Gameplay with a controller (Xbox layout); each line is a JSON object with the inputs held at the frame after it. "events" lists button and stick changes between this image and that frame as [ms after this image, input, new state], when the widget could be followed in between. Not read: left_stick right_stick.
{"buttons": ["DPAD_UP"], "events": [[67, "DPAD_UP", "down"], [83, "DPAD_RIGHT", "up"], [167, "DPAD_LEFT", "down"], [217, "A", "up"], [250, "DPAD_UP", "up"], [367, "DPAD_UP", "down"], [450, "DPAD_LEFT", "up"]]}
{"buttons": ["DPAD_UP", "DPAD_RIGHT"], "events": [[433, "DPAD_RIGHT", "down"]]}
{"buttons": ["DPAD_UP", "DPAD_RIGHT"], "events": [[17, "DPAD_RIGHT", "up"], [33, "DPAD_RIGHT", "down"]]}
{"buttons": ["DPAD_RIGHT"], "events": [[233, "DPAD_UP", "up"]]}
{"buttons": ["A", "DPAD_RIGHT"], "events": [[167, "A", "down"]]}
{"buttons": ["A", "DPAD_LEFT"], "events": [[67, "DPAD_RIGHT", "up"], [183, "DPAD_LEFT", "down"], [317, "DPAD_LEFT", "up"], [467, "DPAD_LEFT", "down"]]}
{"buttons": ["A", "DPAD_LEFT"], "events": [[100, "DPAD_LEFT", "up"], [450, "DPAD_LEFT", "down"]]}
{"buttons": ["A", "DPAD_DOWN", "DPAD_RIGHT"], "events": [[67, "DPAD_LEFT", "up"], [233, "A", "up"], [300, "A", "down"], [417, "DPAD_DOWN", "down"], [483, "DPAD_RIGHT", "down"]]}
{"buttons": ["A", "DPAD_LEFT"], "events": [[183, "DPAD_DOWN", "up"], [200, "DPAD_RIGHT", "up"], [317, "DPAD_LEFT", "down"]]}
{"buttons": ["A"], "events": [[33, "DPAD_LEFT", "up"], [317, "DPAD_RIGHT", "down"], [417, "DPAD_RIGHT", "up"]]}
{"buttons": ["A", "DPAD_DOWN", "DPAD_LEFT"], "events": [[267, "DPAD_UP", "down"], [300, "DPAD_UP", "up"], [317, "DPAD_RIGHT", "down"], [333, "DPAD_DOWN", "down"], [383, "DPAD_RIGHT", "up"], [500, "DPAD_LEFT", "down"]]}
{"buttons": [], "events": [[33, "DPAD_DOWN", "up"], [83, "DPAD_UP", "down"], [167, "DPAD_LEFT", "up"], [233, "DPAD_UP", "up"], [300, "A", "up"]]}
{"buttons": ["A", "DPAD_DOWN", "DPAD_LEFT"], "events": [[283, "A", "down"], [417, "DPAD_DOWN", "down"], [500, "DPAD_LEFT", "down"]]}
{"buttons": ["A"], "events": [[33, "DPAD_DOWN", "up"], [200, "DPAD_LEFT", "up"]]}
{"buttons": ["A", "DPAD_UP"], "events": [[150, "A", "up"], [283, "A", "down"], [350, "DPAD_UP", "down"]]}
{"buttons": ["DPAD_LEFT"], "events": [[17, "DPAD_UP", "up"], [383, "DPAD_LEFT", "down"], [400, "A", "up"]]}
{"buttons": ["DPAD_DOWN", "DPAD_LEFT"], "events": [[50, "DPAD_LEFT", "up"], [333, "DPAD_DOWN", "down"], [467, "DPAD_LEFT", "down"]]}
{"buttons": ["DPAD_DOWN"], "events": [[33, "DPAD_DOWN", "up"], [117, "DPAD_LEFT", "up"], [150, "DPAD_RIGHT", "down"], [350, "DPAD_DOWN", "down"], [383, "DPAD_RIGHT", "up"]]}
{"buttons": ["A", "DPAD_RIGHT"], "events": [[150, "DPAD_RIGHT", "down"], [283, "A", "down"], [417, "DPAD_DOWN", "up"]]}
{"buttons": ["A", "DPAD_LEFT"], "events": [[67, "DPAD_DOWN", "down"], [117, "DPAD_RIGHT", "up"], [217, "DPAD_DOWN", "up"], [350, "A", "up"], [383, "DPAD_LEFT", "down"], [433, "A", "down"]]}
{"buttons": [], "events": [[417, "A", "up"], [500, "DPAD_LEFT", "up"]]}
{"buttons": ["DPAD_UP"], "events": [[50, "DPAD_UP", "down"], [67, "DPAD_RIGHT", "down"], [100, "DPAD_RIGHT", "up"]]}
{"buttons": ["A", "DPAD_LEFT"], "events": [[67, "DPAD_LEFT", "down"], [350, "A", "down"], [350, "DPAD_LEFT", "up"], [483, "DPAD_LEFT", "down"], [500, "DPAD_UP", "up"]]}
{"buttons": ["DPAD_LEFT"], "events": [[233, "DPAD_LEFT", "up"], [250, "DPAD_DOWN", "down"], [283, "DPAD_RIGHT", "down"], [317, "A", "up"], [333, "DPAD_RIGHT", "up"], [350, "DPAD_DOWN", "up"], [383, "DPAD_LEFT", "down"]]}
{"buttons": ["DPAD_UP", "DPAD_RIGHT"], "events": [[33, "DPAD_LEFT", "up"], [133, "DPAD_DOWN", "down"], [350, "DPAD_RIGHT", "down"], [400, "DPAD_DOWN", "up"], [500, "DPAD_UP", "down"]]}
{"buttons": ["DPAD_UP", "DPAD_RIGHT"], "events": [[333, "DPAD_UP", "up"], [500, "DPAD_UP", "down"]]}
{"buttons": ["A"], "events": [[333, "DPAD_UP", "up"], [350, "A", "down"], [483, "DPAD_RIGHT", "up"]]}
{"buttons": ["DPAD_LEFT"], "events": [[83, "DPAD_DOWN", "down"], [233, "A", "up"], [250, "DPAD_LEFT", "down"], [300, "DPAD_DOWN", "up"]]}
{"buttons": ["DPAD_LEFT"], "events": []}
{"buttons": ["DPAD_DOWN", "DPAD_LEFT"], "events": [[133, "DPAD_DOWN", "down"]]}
==*==
WHAT TO DO:
Give the listing once more, unchanged in every line.

RESPONSE TO THIS EXERCISE:
Gameplay with a controller (Xbox layout); each line is a JSON object with the inputs held at the frame after it. "events" lists button and stick changes between this image and that frame as [ms after this image, input, new state], when the widget could be followed in between. Not read: left_stick right_stick.
{"buttons": ["DPAD_UP"], "events": [[67, "DPAD_UP", "down"], [83, "DPAD_RIGHT", "up"], [167, "DPAD_LEFT", "down"], [217, "A", "up"], [250, "DPAD_UP", "up"], [367, "DPAD_UP", "down"], [450, "DPAD_LEFT", "up"]]}
{"buttons": ["DPAD_UP", "DPAD_RIGHT"], "events": [[433, "DPAD_RIGHT", "down"]]}
{"buttons": ["DPAD_UP", "DPAD_RIGHT"], "events": [[17, "DPAD_RIGHT", "up"], [33, "DPAD_RIGHT", "down"]]}
{"buttons": ["DPAD_RIGHT"], "events": [[233, "DPAD_UP", "up"]]}
{"buttons": ["A", "DPAD_RIGHT"], "events": [[167, "A", "down"]]}
{"buttons": ["A", "DPAD_LEFT"], "events": [[67, "DPAD_RIGHT", "up"], [183, "DPAD_LEFT", "down"], [317, "DPAD_LEFT", "up"], [467, "DPAD_LEFT", "down"]]}
{"buttons": ["A", "DPAD_LEFT"], "events": [[100, "DPAD_LEFT", "up"], [450, "DPAD_LEFT", "down"]]}
{"buttons": ["A", "DPAD_DOWN", "DPAD_RIGHT"], "events": [[67, "DPAD_LEFT", "up"], [233, "A", "up"], [300, "A", "down"], [417, "DPAD_DOWN", "down"], [483, "DPAD_RIGHT", "down"]]}
{"buttons": ["A", "DPAD_LEFT"], "events": [[183, "DPAD_DOWN", "up"], [200, "DPAD_RIGHT", "up"], [317, "DPAD_LEFT", "down"]]}
{"buttons": ["A"], "events": [[33, "DPAD_LEFT", "up"], [317, "DPAD_RIGHT", "down"], [417, "DPAD_RIGHT", "up"]]}
{"buttons": ["A", "DPAD_DOWN", "DPAD_LEFT"], "events": [[267, "DPAD_UP", "down"], [300, "DPAD_UP", "up"], [317, "DPAD_RIGHT", "down"], [333, "DPAD_DOWN", "down"], [383, "DPAD_RIGHT", "up"], [500, "DPAD_LEFT", "down"]]}
{"buttons": [], "events": [[33, "DPAD_DOWN", "up"], [83, "DPAD_UP", "down"], [167, "DPAD_LEFT", "up"], [233, "DPAD_UP", "up"], [300, "A", "up"]]}
{"buttons": ["A", "DPAD_DOWN", "DPAD_LEFT"], "events": [[283, "A", "down"], [417, "DPAD_DOWN", "down"], [500, "DPAD_LEFT", "down"]]}
{"buttons": ["A"], "events": [[33, "DPAD_DOWN", "up"], [200, "DPAD_LEFT", "up"]]}
{"buttons": ["A", "DPAD_UP"], "events": [[150, "A", "up"], [283, "A", "down"], [350, "DPAD_UP", "down"]]}
{"buttons": ["DPAD_LEFT"], "events": [[17, "DPAD_UP", "up"], [383, "DPAD_LEFT", "down"], [400, "A", "up"]]}
{"buttons": ["DPAD_DOWN", "DPAD_LEFT"], "events": [[50, "DPAD_LEFT", "up"], [333, "DPAD_DOWN", "down"], [467, "DPAD_LEFT", "down"]]}
{"buttons": ["DPAD_DOWN"], "events": [[33, "DPAD_DOWN", "up"], [117, "DPAD_LEFT", "up"], [150, "DPAD_RIGHT", "down"], [350, "DPAD_DOWN", "down"], [383, "DPAD_RIGHT", "up"]]}
{"buttons": ["A", "DPAD_RIGHT"], "events": [[150, "DPAD_RIGHT", "down"], [283, "A", "down"], [417, "DPAD_DOWN", "up"]]}
{"buttons": ["A", "DPAD_LEFT"], "events": [[67, "DPAD_DOWN", "down"], [117, "DPAD_RIGHT", "up"], [217, "DPAD_DOWN", "up"], [350, "A", "up"], [383, "DPAD_LEFT", "down"], [433, "A", "down"]]}
{"buttons": [], "events": [[417, "A", "up"], [500, "DPAD_LEFT", "up"]]}
{"buttons": ["DPAD_UP"], "events": [[50, "DPAD_UP", "down"], [67, "DPAD_RIGHT", "down"], [100, "DPAD_RIGHT", "up"]]}
{"buttons": ["A", "DPAD_LEFT"], "events": [[67, "DPAD_LEFT", "down"], [350, "A", "down"], [350, "DPAD_LEFT", "up"], [483, "DPAD_LEFT", "down"], [500, "DPAD_UP", "up"]]}
{"buttons": ["DPAD_LEFT"], "events": [[233, "DPAD_LEFT", "up"], [250, "DPAD_DOWN", "down"], [283, "DPAD_RIGHT", "down"], [317, "A", "up"], [333, "DPAD_RIGHT", "up"], [350, "DPAD_DOWN", "up"], [383, "DPAD_LEFT", "down"]]}
{"buttons": ["DPAD_UP", "DPAD_RIGHT"], "events": [[33, "DPAD_LEFT", "up"], [133, "DPAD_DOWN", "down"], [350, "DPAD_RIGHT", "down"], [400, "DPAD_DOWN", "up"], [500, "DPAD_UP", "down"]]}
{"buttons": ["DPAD_UP", "DPAD_RIGHT"], "events": [[333, "DPAD_UP", "up"], [500, "DPAD_UP", "down"]]}
{"buttons": ["A"], "events": [[333, "DPAD_UP", "up"], [350, "A", "down"], [483, "DPAD_RIGHT", "up"]]}
{"buttons": ["DPAD_LEFT"], "events": [[83, "DPAD_DOWN", "down"], [233, "A", "up"], [250, "DPAD_LEFT", "down"], [300, "DPAD_DOWN", "up"]]}
{"buttons": ["DPAD_LEFT"], "events": []}
{"buttons": ["DPAD_DOWN", "DPAD_LEFT"], "events": [[133, "DPAD_DOWN", "down"]]}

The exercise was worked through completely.